▸ **Data excerpt**

+ + +

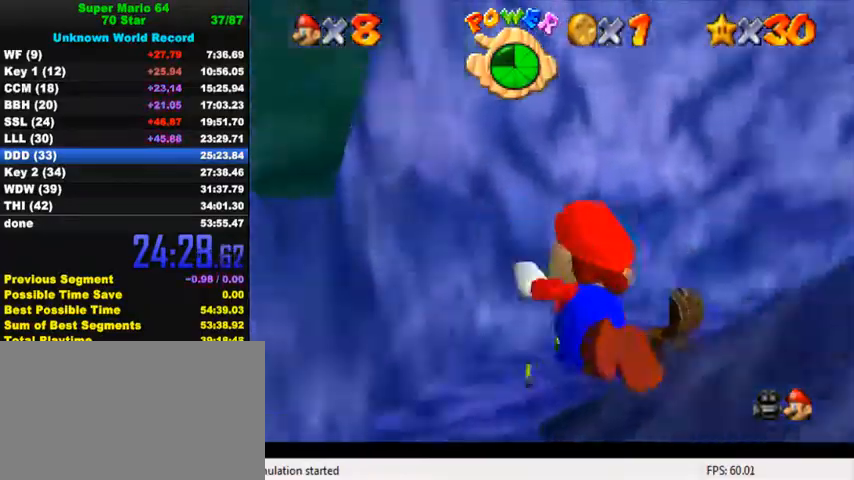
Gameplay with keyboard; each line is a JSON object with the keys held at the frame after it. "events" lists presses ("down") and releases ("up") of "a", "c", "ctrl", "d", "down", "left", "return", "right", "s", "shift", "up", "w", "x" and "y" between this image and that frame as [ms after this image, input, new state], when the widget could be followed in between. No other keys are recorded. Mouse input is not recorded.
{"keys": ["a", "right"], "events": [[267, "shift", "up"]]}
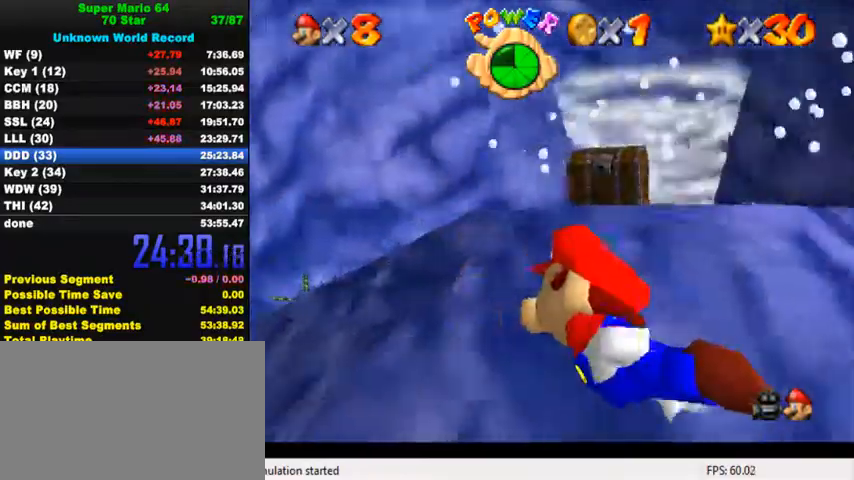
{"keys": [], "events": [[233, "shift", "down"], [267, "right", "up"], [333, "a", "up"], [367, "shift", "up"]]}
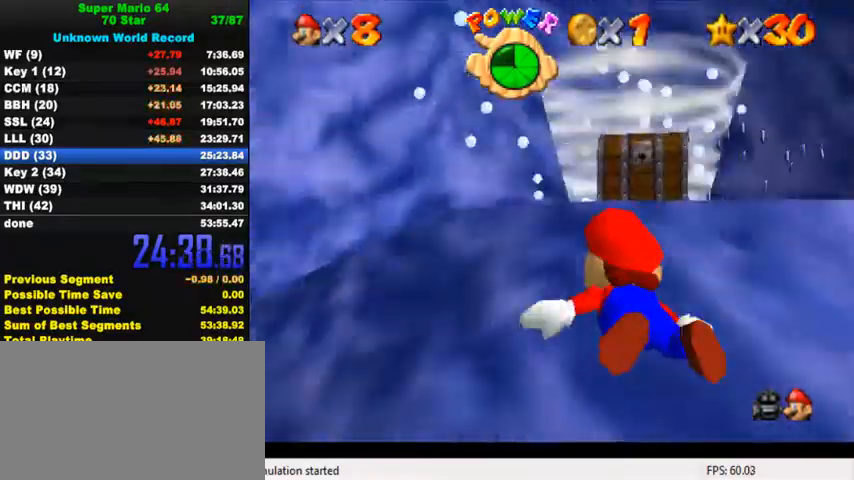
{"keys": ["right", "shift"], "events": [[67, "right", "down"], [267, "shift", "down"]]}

+ + +

▸ **Exercise instructions**
Repeat the data above exactly, leaving out any pictures it holds.

▸ **Response**
Gameplay with keyboard; each line is a JSON object with the keys held at the frame after it. "events" lists presses ("down") and releases ("up") of "a", "c", "ctrl", "d", "down", "left", "return", "right", "s", "shift", "up", "w", "x" and "y" between this image and that frame as [ms after this image, input, new state], when the widget could be followed in between. No other keys are recorded. Mouse input is not recorded.
{"keys": ["a", "right"], "events": [[267, "shift", "up"]]}
{"keys": [], "events": [[233, "shift", "down"], [267, "right", "up"], [333, "a", "up"], [367, "shift", "up"]]}
{"keys": ["right", "shift"], "events": [[67, "right", "down"], [267, "shift", "down"]]}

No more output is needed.